[Rendered page images]
___

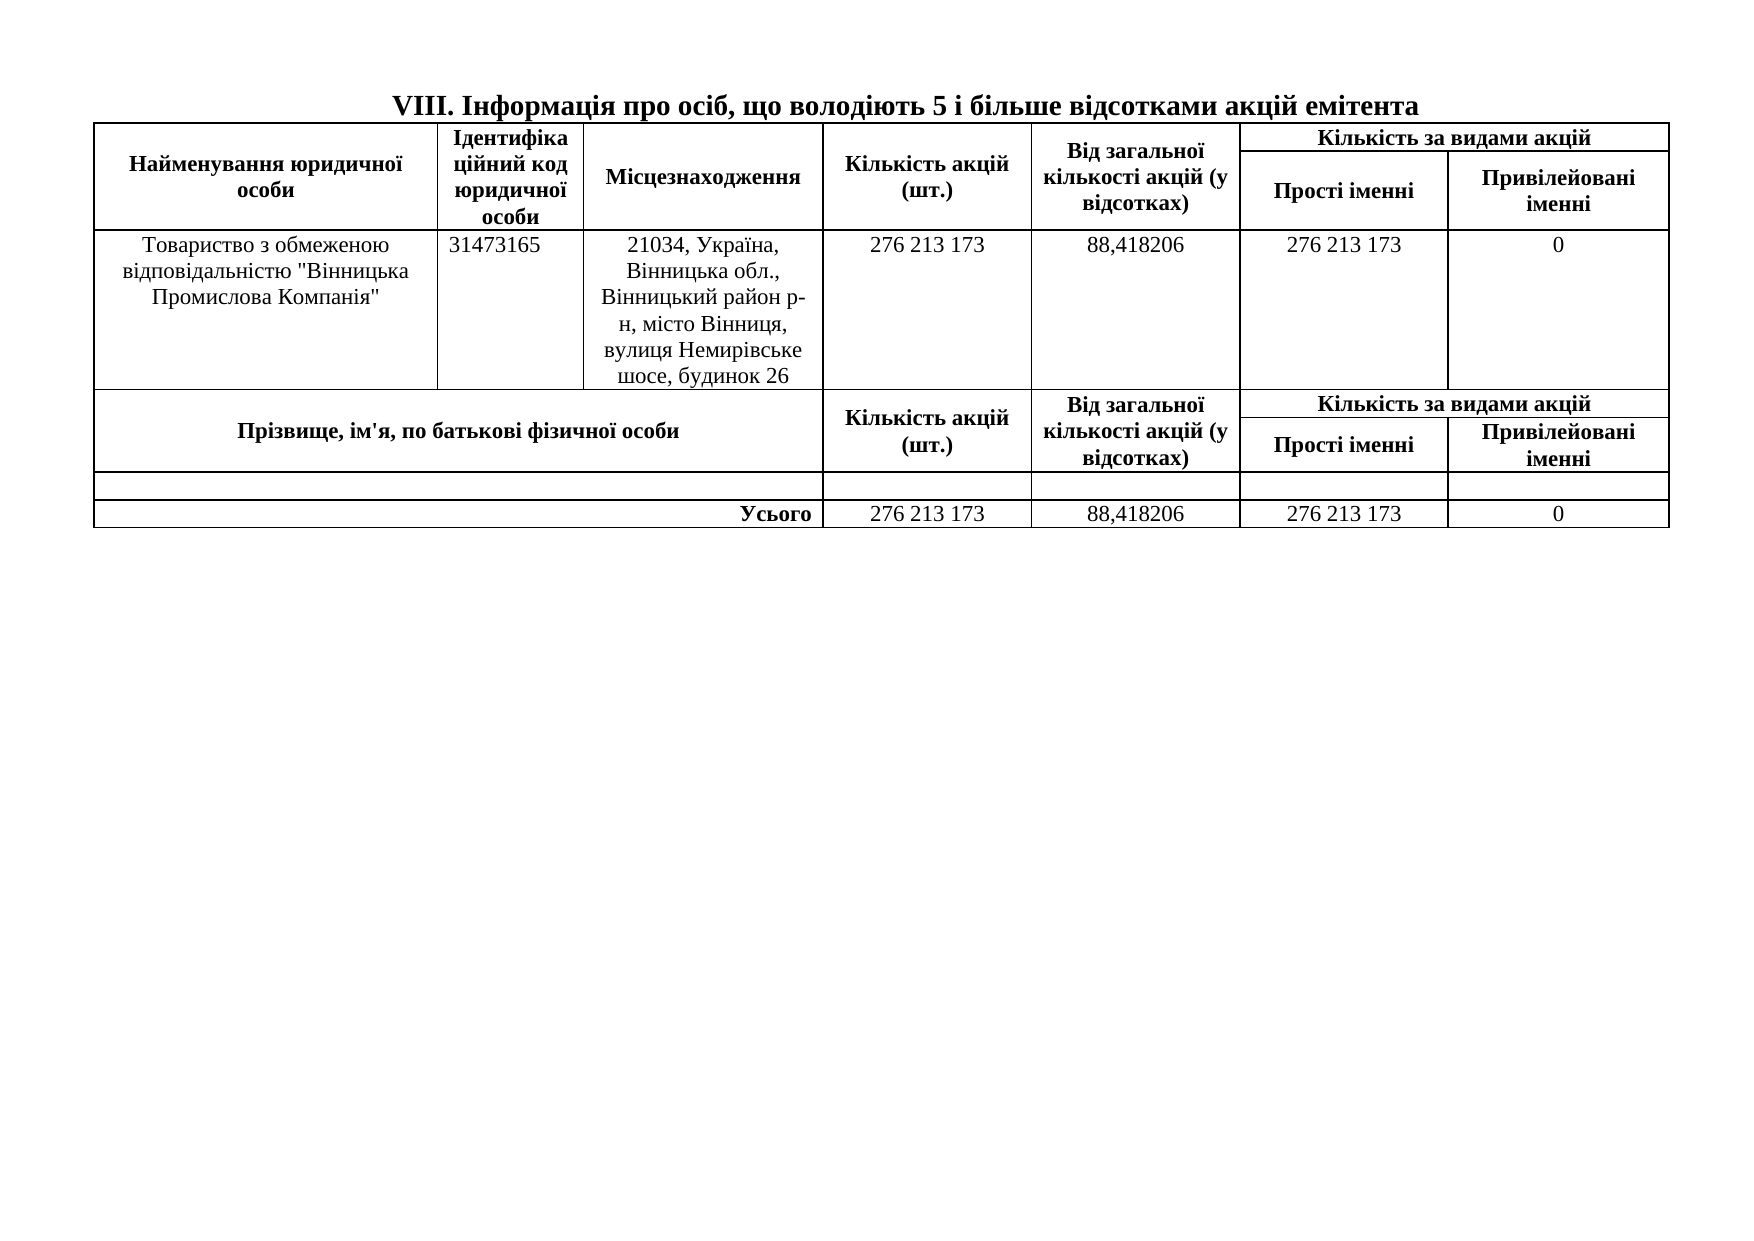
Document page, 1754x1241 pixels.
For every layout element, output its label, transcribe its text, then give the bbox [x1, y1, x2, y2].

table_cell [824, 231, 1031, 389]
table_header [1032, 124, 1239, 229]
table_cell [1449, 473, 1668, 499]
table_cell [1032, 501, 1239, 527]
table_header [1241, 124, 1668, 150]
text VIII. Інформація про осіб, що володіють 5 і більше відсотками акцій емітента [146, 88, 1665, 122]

___

- _Exercise details_: Write out the data in full and exactly as given, though without the images.

- _Response to the task_:
Document page, 1754x1241 pixels.
For every layout element, output its label, transcribe its text, then give the bbox [x1, y1, x2, y2].

table_cell [824, 231, 1031, 389]
table_header [1032, 124, 1239, 229]
table_cell [1449, 473, 1668, 499]
table_cell [1032, 501, 1239, 527]
table_header [1241, 124, 1668, 150]
text VIII. Інформація про осіб, що володіють 5 і більше відсотками акцій емітента [146, 88, 1665, 122]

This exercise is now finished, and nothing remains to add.